McGregor gives one of his career-defining performances as Oliver. His is the emotionally-layered character in the film that alternates throughout, expressing the reactions to Plummer’s playful and inspiring actions, and is always on the verge of slow-burning meltdown, but finding a release through drawings and momentary explosions of ‘civil disobedience’ graffiti. McGregor plays down Oliver, never allowing him to become neurotic and ungrounded. This is further expressed by the Fonejacker-styled narrations of periods in his history, as well as subtitled conversations with his father’s pining dog, Arthur, who provides a lot of light and welcome relief throughout.

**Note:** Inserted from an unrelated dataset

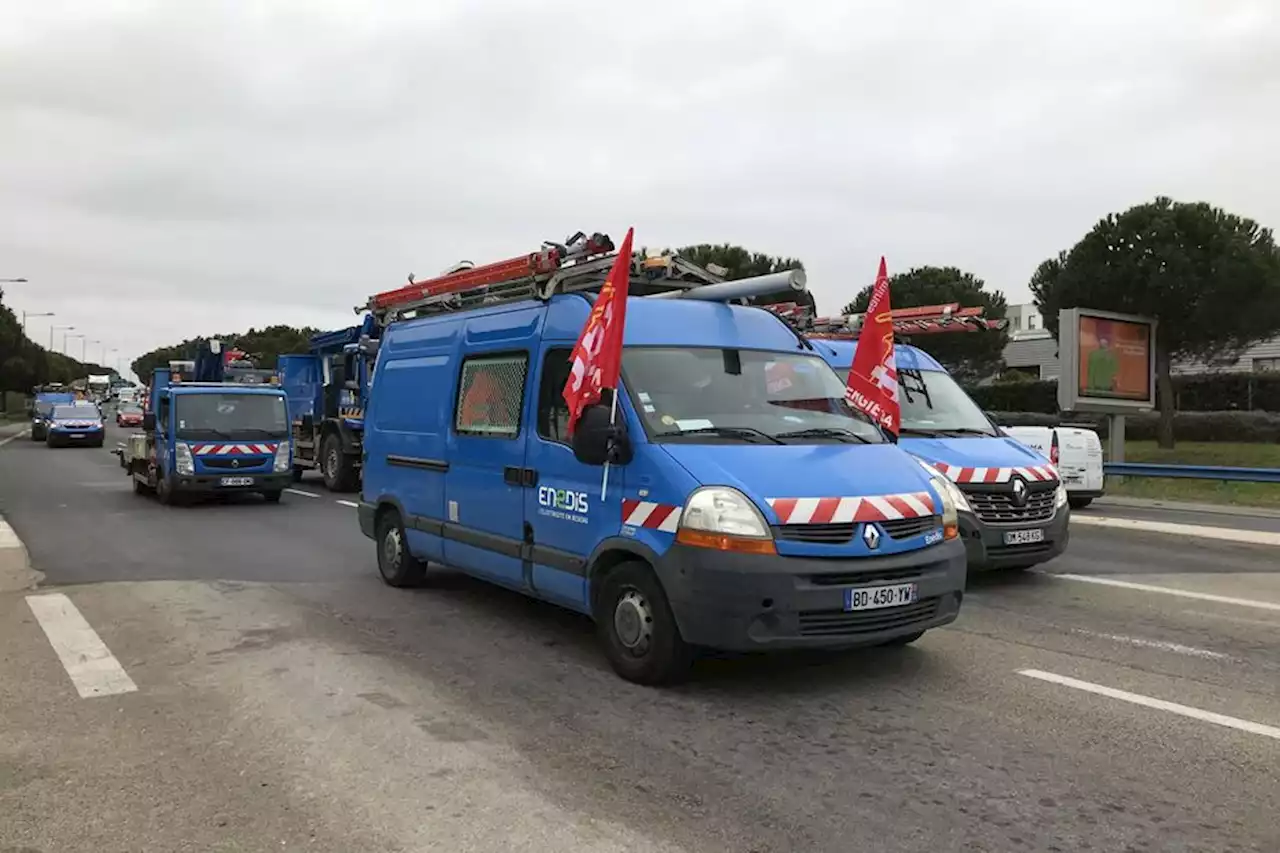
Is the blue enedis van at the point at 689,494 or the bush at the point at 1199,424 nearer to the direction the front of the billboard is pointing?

Plummer is simply delightful as Hal, as though in his element in a new defining role in his prime at 82. Again, although Hal is boisterous and borderline-camp, Plummer never allows him to become a gay caricature, managing to capture Hal’s adventurous new lifestyle, but acknowledging the sobering terminal restraints once he has found the freedom and contentment he’s craved. There are some harrowingly tender moments between father and son as they begin to understand each other once time is running out. The mischievous side of both actors compliments their more sensitive expressions, resulting in some memorable scenes.

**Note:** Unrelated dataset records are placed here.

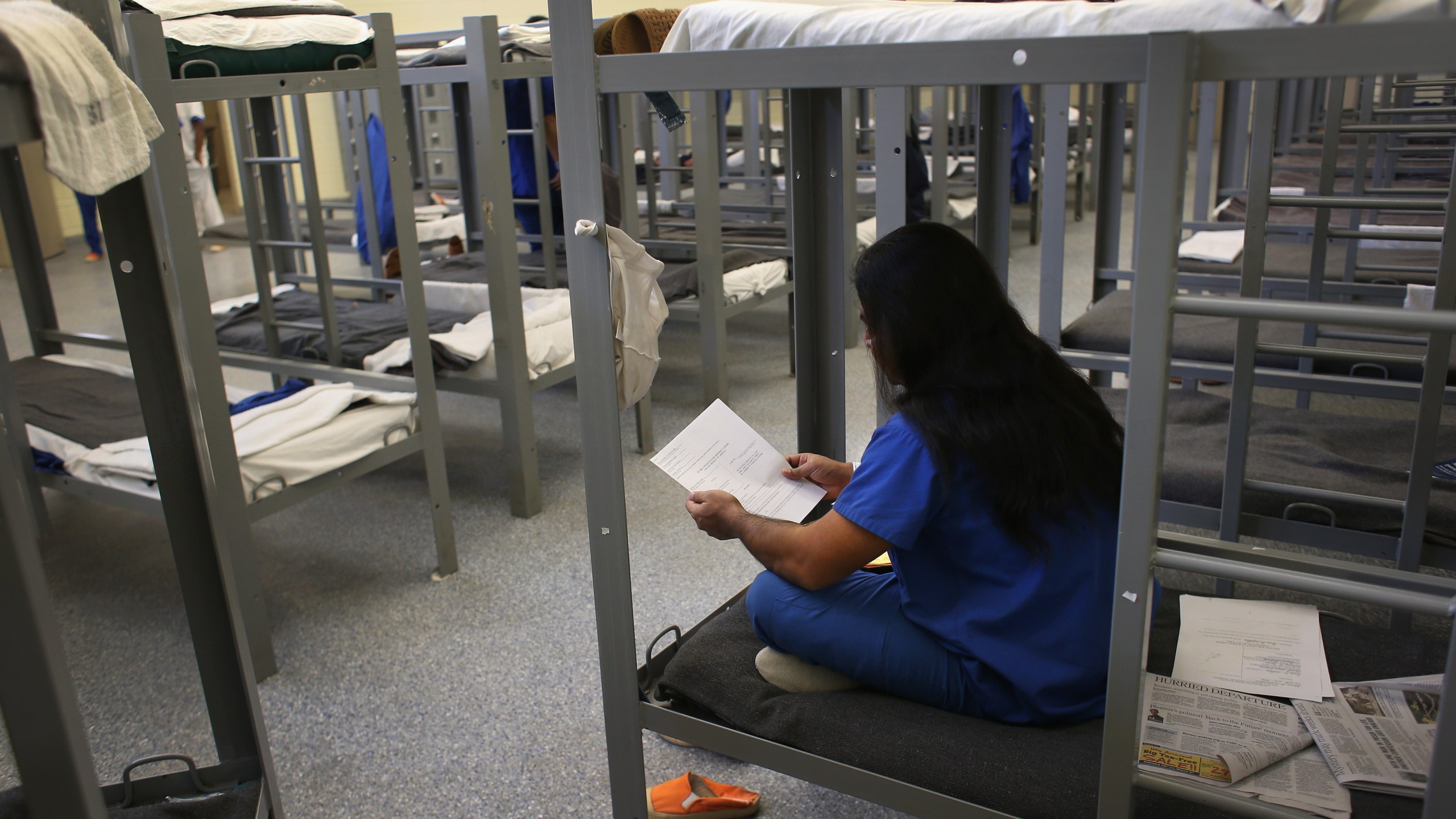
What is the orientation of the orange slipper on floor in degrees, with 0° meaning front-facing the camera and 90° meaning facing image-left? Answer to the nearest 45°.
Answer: approximately 90°

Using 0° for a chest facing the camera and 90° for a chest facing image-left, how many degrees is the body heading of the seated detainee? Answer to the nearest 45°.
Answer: approximately 135°

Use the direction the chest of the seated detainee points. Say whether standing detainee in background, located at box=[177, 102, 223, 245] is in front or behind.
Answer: in front

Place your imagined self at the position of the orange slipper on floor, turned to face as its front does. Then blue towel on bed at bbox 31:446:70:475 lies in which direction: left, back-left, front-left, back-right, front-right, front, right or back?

In addition, Oliver and Anna’s odd bittersweet meeting and unconventional relationship gives greater scope for McGregor to portray Oliver’s destructive side that moves full circle – nurturing then spurning Anna when she gets too close. Even his mother mentions that black or Jewish music ‘is the deepest as they suffered the most’, engraining at an early age in Oliver that to be in pain at least means you are alive. At the same time, Laurent keeps Anna as an enigma, a lost soul with an equally needy parent – providing some insight into her nomadic and unattached lifestyle, but showing her faults, including commitment issues of her own. Through their relationship, Mills questions our sense of normality and what’s deemed right and wrong in society.

Throughout Beginners, there is a sense of captivating innocence; of never really knowing it all in life as the playing field can change at any one moment. It’s this constant look at rebirth and starting over, as well as Mills basing this story on his own father’s ‘coming out’ experiences that gives Beginners a refreshing vitality and sense of hope amidst a challenging story of embracing change, as and when fate comes knocking, to find purpose.